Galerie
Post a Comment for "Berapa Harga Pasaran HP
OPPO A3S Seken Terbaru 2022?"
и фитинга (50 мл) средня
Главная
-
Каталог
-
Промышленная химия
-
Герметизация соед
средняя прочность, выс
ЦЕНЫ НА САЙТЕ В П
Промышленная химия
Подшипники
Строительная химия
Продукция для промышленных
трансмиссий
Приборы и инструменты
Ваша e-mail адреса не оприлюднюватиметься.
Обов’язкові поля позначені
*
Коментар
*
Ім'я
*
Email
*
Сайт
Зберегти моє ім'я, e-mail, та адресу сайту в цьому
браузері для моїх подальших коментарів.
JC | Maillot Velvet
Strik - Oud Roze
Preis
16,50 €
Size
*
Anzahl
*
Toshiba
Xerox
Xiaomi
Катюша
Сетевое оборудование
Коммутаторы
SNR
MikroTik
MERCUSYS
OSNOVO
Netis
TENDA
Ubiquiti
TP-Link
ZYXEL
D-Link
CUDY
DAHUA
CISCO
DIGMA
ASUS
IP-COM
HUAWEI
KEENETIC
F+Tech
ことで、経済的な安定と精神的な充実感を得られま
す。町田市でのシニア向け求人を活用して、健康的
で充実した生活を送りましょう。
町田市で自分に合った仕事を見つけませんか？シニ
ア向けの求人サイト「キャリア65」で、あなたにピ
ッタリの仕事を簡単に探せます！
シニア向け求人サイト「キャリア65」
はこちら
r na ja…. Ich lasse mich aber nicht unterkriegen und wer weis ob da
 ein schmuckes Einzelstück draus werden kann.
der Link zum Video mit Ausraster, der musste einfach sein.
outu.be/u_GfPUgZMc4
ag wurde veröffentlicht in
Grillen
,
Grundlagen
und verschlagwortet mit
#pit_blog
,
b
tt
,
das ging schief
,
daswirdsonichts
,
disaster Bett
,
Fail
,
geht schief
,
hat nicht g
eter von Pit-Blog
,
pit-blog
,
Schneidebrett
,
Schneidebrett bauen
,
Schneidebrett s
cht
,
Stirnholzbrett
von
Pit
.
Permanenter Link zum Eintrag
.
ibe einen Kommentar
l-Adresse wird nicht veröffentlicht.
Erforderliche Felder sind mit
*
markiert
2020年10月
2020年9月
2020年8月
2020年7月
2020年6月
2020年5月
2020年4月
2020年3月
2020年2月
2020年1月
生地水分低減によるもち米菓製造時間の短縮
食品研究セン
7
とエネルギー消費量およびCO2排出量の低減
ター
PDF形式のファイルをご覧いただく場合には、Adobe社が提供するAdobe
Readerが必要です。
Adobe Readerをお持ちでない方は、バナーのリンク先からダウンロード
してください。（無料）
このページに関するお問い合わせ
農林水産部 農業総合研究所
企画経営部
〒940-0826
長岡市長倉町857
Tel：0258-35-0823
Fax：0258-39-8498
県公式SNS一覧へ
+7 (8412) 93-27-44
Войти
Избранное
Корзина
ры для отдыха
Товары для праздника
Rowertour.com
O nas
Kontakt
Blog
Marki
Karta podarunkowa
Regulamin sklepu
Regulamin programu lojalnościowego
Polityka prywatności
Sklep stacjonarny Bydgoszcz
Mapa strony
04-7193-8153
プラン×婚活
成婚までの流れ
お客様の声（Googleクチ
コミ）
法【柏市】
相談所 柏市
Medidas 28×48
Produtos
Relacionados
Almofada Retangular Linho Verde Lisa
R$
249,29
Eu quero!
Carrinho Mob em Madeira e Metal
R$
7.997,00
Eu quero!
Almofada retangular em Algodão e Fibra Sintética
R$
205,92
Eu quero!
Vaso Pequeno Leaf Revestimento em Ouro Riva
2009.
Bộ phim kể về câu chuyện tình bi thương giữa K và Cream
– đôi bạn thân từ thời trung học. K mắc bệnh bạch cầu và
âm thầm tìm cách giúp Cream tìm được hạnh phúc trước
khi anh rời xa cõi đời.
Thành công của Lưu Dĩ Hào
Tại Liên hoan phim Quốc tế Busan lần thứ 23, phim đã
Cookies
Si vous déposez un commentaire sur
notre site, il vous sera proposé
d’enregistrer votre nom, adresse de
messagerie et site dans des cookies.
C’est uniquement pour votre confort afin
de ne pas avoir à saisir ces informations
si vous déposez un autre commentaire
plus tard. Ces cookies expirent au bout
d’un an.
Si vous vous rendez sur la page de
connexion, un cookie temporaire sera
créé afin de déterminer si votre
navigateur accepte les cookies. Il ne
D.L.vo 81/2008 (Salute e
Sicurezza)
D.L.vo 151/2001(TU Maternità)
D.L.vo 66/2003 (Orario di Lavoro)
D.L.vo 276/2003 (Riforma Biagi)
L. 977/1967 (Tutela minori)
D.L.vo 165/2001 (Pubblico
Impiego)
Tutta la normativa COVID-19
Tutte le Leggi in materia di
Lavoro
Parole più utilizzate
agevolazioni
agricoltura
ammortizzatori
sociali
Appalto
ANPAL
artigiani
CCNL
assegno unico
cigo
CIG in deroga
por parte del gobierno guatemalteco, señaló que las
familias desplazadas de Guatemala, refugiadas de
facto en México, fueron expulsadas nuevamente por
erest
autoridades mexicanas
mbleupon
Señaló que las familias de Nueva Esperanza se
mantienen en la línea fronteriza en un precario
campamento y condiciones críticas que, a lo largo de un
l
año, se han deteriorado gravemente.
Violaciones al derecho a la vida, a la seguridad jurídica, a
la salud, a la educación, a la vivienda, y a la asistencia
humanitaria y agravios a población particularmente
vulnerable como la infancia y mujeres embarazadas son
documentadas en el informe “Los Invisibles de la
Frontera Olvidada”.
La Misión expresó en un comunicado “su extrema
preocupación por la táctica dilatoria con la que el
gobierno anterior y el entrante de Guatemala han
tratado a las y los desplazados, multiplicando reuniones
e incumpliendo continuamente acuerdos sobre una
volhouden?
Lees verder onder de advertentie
◇ ◇ ◇ ◇ ◇
*ACTIVITY*. Please count the lines above that contain the word "Cream", and reply with the number alone.

*COMPLETED EXERCISE*. 2